BEGIN Document passage

Horizontal Analysis of Financial Statements – Overview & Examples

Updated Dec 6, 2022.
Horizontal Analysis of Financial Statements - Overview & Examples

Investors, analysts, and even business owners and managers need to track a company's financial performance over the years to spot its growth patterns.

Is the company performing profitably or not? What are the factors driving the company's growth or its decline?

One of the methods used to spot trends and growth patterns in a business over the years is horizontal analysis.

In this article, you will learn everything you need to know about the horizontal analysis of financial statements.

Let's get started.

What is Horizontal Analysis of Financial Statements?

Horizontal Analysis, also known as Trend Analysis, is an analysis technique in accounting used over financial statements such as balance sheets, statements of retained earnings, and income statements, among others.

Trend Analysis is a technique used to identify trends spanning different accounting periods by highlighting the changes in different financial statements when comparing items to each other.

For this technique to be used, at least two financial statements (of the same type) need to be in existence. To get a more valid analysis, however, at least three financial statements are used. The more statements available and used for analysis, the greater the results obtained.

The Horizontal Analysis technique also takes note of the time variance of items contained in statements. The earliest recorded period in the statements is used as a base period with which changes are measured.

These changes are either in the form of dollar amount (variance) and percentage. You can calculate these changes by comparing items in the base accounting period with other items in subsequent periods and financial statements.

A trend is then determined and the level and quality of details you obtain from your financial statements depend on the software or accounting technique you use.

Steps to Perform a Horizontal Analysis

Horizontal Analysis, like every other accounting process, is only accurate or possible when certain defined steps are followed.

Here are the straightforward steps which prove not to be as difficult as some other analytic accounting processes.

1. Make The Statements Available

To start with, the statements over which comparison is intended to be made need to be in existence and available. The more popular financial statements over which Horizontal Analysis is executed are the income statement and balance sheet.

Difference Between Income Statement and Balance Sheet
Source: Blogspot

Other financial statements are also considered during Horizontal Analysis but these two statements are generally sufficient enough to provide appropriate insights into a company’s financial health.

END Document passage
BEGIN Supplied data

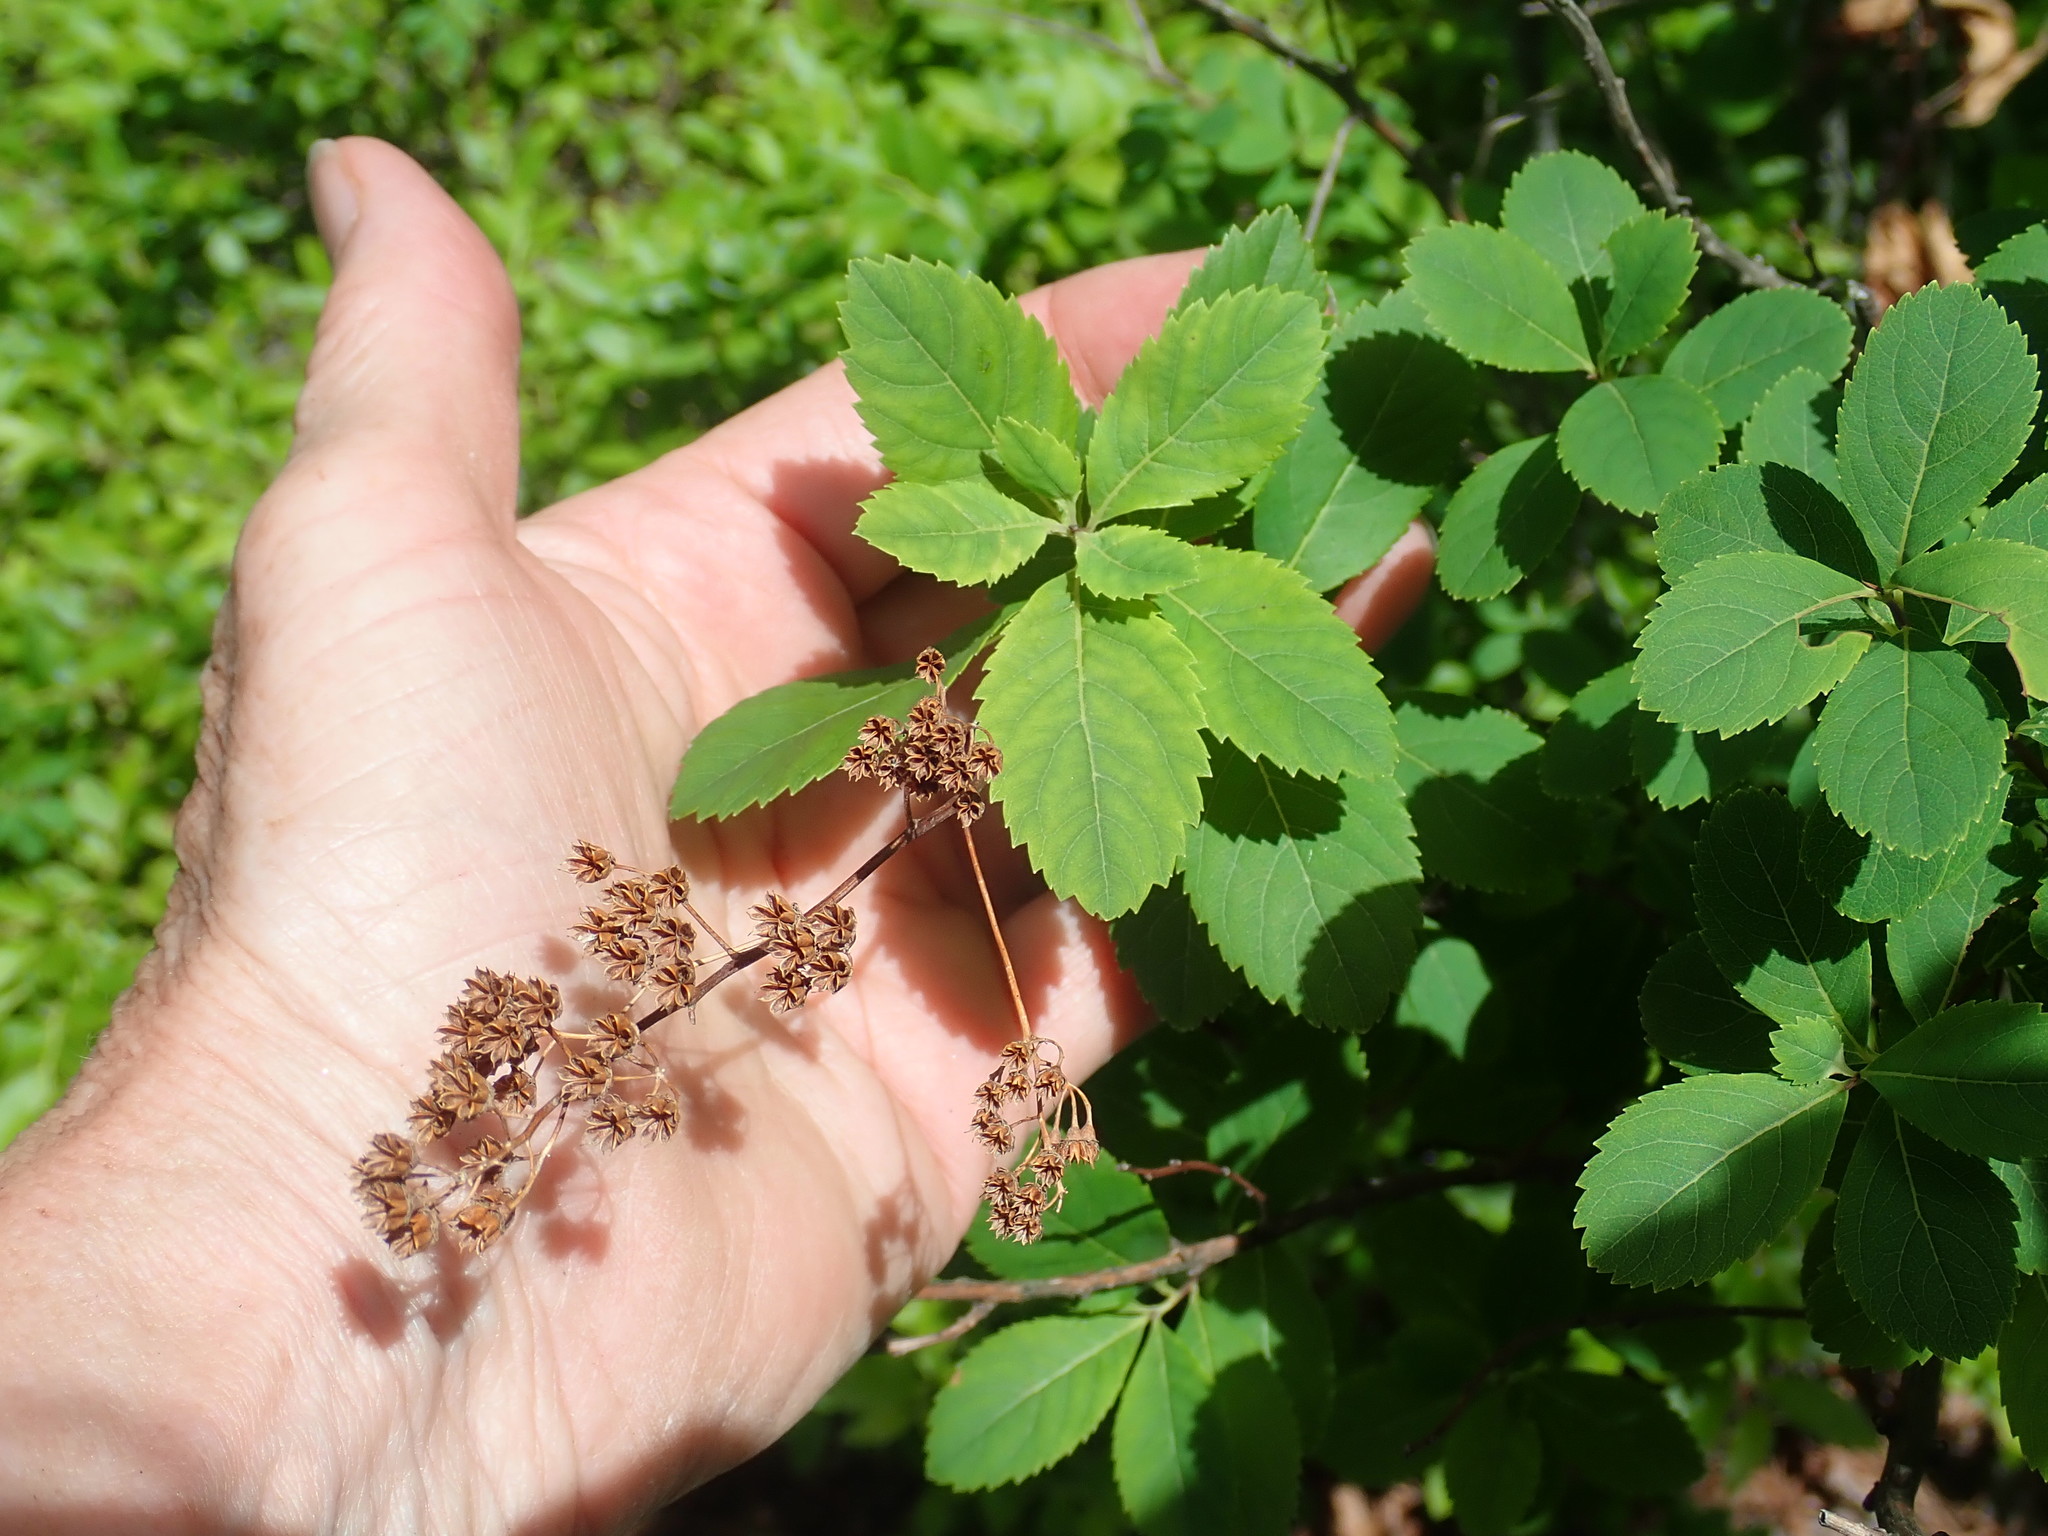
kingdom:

END Supplied data

• Exercise details
Please write out the horizontal analysis article word for word, from "For this technique" up to and including "the results obtained.".

• Finished task
For this technique to be used, at least two financial statements (of the same type) need to be in existence. To get a more valid analysis, however, at least three financial statements are used. The more statements available and used for analysis, the greater the results obtained.